(TEXT SHOWN Opens)

Preoperative (preop) radiotherapy (RT) +/- 5FU/folinic acid (FA) in T3-4 rectal cancers: results of the FFCD 9203 randomized trial.
Reviewer: Christopher Dolinsky, MD
University of Pennsylvania School of Medicine
Last Modified: May 16, 2005
Presenter: J.P. Gerard
Presenter's Affiliation: Center Antoine Lacassagne, Nice, France
Type of Session: Scientific
- Multiple studies have demonstrated the safety and efficacy of preoperative radiation therapy for the treatment of advanced rectal cancer.
- Data in patients given preoperative radiation therapy alone show unacceptably high rates of local failure (25-45%).
- Many studies have demonstrated improved outcomes with concurrent chemotherapy and radiation therapy in the preoperative setting
- In properly selected groups of patients, a combination of chemotherapy and radiation therapy (CRT) before surgical resection is considered the standard of care.
- This study was designed in 1992, before there was a large body of data supporting the use of CRT preoperatively.
Materials and Methods
- A multi-institutional phase III prospective study randomized 762 patients with T3 or T4 rectal cancers to either preoperative radiation therapy or preoperative radiation therapy with 5-fluorouracil.
- Radiation was the same in both arms and was given in 25 fractions to 45Gy in 5 weeks.
- 5-fluorouracil was given as a 350 mg/m2 IV bolus with 20mg/m2 of folinic acid for 5 days during weeks 1 and 5 of radiation.
- Patients were eligible if a digital rectal examination could be performed, they had T3 or T4 tumors, were younger than 80 and had ECOG performance status 0 or 1.
- Overall survival was the primary endpoint.
- Pathologic complete response, disease free survival, local control and toxicities were secondary endpoints.
- Surgery was performed at 3-10 weeks post treatment, and total mesorectal excision was suggested but not required.
- Following surgery, all patients were scheduled to receive 4 more cycles of chemotherapy.
- Median follow-up is 69 months.
- Groups were well balanced among a variety of demographic and disease factors including: gender, age, T stage, N stage and distance from the anal verge.

(TEXT SHOWN Closes)

(PROMPT A) Write out the passage of the rectal cancer trial summary word for word, starting at "- Radiation was" and ending at "but not required.".
(PROMPT B) Translate this sentence from the rectal cancer trial summary into Spanish: "Radiation was the same in both arms and was given in 25 fractions to 45Gy in 5 weeks."
The data that come after this text are not needed.

(DATASET ENTRIES Opens)

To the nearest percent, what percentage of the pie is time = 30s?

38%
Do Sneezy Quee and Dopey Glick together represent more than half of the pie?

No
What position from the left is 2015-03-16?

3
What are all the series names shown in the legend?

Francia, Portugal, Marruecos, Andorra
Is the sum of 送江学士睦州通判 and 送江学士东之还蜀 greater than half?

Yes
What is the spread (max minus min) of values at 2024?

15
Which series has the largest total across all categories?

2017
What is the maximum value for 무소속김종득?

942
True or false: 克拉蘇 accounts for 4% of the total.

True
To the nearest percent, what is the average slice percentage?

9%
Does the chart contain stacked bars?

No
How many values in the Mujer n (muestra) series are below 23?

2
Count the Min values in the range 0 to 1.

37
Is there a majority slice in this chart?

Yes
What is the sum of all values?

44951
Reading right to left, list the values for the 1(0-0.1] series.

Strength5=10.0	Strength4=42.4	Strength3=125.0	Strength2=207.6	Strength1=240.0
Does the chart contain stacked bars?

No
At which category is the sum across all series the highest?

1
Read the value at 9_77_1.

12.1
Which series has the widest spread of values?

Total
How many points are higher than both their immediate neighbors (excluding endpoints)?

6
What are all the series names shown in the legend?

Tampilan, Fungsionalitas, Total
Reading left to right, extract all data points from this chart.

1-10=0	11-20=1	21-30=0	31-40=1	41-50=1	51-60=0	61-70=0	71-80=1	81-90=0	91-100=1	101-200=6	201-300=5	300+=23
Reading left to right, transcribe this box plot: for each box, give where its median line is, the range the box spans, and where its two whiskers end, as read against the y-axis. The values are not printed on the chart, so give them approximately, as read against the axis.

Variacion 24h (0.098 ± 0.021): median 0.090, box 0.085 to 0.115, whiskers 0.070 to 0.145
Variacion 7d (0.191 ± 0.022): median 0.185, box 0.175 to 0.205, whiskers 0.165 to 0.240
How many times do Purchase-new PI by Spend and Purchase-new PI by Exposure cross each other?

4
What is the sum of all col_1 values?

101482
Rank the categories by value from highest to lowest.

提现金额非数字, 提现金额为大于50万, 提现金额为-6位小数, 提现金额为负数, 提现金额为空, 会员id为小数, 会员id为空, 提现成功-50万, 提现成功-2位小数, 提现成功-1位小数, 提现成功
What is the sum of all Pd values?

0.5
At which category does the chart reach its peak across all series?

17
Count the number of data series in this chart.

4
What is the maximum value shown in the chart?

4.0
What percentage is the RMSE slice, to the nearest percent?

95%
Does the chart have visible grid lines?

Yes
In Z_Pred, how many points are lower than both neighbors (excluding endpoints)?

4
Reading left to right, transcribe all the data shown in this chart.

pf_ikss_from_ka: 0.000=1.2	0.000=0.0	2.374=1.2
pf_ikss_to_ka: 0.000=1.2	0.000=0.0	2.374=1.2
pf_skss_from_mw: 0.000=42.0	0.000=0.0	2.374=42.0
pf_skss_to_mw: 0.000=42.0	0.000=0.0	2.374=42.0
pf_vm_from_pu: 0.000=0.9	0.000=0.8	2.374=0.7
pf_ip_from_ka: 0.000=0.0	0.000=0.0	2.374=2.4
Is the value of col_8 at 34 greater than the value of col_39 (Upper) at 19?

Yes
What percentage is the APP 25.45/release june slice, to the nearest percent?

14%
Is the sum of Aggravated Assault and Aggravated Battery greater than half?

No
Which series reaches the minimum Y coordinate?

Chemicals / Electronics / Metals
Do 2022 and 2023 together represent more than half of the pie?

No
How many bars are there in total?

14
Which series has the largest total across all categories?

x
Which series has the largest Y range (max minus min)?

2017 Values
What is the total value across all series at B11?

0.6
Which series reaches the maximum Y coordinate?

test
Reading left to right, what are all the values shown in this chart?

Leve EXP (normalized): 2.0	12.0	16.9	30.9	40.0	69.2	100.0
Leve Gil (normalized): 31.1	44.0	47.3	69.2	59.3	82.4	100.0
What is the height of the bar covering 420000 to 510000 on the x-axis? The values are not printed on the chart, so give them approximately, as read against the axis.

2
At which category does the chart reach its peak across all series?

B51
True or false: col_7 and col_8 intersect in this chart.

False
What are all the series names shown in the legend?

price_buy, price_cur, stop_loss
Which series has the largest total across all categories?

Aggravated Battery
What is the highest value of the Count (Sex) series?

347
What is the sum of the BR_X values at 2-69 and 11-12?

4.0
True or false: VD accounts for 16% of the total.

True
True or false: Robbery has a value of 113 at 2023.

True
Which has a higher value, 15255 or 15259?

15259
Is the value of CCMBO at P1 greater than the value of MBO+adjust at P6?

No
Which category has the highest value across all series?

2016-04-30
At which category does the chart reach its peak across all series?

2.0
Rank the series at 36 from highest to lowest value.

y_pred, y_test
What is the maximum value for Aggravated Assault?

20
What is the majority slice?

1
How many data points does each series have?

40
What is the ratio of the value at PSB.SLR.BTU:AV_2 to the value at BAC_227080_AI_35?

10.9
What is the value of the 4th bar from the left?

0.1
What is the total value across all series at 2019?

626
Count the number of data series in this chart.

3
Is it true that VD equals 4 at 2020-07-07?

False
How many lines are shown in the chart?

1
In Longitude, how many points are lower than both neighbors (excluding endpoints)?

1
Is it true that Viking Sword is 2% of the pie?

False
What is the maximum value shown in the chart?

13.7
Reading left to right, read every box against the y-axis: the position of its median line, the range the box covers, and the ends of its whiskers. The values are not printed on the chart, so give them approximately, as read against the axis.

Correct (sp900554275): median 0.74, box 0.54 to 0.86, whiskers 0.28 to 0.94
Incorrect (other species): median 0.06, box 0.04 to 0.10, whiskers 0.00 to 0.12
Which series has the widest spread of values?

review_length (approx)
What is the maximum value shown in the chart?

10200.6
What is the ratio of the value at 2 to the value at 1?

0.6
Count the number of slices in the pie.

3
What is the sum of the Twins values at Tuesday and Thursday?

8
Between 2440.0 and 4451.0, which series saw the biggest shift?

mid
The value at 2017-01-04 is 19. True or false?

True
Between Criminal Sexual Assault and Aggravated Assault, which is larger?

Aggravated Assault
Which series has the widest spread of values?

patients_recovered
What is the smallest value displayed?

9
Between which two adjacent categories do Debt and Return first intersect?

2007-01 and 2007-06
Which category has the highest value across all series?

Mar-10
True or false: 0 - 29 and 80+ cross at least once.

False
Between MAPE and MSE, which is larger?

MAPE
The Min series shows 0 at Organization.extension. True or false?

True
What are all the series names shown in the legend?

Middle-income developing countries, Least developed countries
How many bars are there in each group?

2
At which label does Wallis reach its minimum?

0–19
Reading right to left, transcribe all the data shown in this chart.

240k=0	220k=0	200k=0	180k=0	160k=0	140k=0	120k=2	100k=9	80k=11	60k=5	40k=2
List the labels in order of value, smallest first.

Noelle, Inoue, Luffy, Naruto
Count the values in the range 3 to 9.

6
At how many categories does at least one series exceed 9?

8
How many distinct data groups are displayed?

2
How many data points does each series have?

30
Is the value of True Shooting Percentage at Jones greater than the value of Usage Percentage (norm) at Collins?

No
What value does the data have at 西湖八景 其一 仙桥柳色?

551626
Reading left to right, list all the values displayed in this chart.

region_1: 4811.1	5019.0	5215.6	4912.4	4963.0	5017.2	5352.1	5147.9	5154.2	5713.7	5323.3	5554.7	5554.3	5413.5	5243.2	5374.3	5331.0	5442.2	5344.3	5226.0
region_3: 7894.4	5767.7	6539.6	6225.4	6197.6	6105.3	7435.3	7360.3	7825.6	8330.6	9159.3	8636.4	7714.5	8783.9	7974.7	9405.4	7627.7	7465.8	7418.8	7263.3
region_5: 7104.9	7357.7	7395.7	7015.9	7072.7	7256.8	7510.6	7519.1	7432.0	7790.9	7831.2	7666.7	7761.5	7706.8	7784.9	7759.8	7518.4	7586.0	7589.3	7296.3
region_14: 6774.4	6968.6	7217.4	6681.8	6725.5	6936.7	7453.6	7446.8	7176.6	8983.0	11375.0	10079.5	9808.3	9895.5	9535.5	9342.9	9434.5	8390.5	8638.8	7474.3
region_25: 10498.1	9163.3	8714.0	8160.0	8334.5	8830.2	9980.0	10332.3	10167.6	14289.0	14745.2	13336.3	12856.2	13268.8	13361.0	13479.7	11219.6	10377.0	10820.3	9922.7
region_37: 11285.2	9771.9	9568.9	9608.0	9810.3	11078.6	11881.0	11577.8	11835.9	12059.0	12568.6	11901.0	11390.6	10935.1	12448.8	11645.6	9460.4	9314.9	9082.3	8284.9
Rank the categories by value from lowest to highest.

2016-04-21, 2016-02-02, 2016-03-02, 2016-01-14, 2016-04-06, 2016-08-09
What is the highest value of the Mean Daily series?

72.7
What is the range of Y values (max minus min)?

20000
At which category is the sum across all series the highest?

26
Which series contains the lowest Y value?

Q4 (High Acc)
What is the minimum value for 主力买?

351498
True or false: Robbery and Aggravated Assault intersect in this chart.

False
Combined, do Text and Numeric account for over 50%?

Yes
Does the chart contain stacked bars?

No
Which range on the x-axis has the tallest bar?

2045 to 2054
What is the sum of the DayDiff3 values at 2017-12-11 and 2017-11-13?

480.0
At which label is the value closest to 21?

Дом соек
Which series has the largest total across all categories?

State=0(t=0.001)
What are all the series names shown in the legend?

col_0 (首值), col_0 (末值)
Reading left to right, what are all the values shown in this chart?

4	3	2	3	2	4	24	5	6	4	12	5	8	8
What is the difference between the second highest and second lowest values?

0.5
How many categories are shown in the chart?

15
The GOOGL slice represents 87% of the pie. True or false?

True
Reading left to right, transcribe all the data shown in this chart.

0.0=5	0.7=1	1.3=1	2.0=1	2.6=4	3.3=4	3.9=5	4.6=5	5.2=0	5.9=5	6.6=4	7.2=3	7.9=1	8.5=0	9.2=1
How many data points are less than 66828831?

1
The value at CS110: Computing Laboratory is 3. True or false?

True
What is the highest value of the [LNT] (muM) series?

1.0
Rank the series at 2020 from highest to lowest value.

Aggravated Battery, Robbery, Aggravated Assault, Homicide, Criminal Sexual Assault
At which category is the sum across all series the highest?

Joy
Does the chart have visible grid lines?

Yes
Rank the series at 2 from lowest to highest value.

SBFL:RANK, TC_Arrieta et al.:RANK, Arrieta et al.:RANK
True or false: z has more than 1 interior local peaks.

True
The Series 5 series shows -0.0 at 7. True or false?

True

(DATASET ENTRIES Closes)

(RESPONSE AREA A)
- Radiation was the same in both arms and was given in 25 fractions to 45Gy in 5 weeks.
- 5-fluorouracil was given as a 350 mg/m2 IV bolus with 20mg/m2 of folinic acid for 5 days during weeks 1 and 5 of radiation.
- Patients were eligible if a digital rectal examination could be performed, they had T3 or T4 tumors, were younger than 80 and had ECOG performance status 0 or 1.
- Overall survival was the primary endpoint.
- Pathologic complete response, disease free survival, local control and toxicities were secondary endpoints.
- Surgery was performed at 3-10 weeks post treatment, and total mesorectal excision was suggested but not required.

(RESPONSE AREA B) La radiación fue la misma en ambos brazos y se administró en 25 fracciones hasta 45Gy en 5 semanas.